I am troubled how the current Atkins products brag about their low ‘sugar carbs’ on their labels. We don’t count ‘sugar carbs’ on Original Atkins but carbs. They also talk about their protein content and never mention fat. Well, a corporation is a life form that lives to sell product. We can’t expect it to do anything that would hurt sales.

Another difference is that Later Atkins has you counting ‘net carbs.’ This tends to reward people for eating high fiber foods. In Original Atkins you just counted carbs, and so you couldn’t exactly chomp down two heads of lettuce at a meal, or use a high fiber ‘low-carb baking mix’ that can cause painful constipation.

Original Atkins is not perfect.
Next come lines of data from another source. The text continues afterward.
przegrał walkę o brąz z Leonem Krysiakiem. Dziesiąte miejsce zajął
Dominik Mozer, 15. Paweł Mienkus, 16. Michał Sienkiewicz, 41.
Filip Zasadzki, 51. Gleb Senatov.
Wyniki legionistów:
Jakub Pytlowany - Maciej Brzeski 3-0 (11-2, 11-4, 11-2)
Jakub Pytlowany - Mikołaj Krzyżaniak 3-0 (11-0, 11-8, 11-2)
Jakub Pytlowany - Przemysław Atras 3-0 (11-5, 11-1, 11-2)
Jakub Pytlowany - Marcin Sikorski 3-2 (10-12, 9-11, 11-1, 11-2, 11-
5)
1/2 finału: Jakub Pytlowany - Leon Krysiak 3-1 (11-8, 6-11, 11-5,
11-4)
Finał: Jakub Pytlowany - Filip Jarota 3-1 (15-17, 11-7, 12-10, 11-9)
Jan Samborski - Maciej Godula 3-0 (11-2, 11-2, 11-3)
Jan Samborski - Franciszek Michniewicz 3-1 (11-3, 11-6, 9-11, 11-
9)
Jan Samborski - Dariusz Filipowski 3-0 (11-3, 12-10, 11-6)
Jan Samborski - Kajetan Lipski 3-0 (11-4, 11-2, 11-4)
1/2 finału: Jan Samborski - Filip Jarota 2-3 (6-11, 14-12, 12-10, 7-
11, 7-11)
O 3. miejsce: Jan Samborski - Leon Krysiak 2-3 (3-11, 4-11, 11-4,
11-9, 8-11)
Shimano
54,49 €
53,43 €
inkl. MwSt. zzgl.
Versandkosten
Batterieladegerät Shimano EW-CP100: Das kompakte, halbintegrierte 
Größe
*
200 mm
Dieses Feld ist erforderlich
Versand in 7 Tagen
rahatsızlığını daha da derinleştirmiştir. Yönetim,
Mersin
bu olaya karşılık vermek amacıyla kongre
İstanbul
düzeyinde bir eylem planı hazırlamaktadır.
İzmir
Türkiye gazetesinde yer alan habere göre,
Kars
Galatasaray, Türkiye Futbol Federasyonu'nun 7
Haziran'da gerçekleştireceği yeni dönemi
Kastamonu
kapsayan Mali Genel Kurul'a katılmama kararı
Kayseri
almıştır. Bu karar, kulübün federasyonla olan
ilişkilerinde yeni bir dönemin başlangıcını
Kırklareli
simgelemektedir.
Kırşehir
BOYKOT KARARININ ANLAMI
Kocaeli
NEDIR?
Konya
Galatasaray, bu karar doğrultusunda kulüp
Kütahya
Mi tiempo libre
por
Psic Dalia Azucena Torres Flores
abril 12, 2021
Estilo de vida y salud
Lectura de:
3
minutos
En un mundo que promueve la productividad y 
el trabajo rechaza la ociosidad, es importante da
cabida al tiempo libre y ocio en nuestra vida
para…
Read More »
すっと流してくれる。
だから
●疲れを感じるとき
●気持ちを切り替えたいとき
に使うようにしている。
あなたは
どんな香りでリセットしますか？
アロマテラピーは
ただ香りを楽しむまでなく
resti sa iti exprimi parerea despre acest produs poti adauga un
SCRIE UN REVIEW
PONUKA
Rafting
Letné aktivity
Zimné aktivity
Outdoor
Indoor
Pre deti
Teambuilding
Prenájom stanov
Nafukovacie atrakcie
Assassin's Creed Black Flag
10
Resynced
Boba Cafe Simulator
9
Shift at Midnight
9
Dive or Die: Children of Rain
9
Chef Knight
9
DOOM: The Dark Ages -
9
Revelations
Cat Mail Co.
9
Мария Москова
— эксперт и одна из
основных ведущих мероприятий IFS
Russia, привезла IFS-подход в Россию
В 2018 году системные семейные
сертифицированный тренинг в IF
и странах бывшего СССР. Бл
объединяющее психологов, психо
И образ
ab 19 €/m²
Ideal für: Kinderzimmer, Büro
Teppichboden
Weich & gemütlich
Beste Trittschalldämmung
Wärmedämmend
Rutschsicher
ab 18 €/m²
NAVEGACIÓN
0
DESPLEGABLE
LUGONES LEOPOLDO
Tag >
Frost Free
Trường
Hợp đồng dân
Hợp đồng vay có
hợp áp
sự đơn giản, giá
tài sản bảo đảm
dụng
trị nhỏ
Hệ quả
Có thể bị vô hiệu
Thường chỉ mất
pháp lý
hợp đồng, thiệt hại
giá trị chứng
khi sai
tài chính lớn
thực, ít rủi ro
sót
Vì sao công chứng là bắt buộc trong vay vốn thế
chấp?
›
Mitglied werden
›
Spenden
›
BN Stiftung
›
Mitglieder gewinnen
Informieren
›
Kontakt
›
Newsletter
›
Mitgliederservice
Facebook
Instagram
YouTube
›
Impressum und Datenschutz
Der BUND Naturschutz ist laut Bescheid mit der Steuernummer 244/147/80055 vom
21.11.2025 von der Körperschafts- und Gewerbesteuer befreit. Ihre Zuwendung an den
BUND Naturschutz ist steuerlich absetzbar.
Aimed at weight loss only, it has multiple levels that by the time you hit Maintainance, have you out of ketosis altogether. Not good if you need ketosis to help you deal with your arthritis, diabetes, autism spectrum disorder or depression on an ongoing basis.

The solution to that is to be smart. Don’t get caught up in a cycle of going up levels to add back more carbs, and lose the benefits of being in ketosis.

As you learn more about low-carb/keto, you may tweak your practice to incorporate your new knowledge. I no longer use canola oil, for example. And I’ve learned to enjoy some zero-carb foods, like pork chops, that I never used to like. I’m also crazy for chicken thighs, because they are cheaper than wings, taste great, and I can make bone broth from the bones.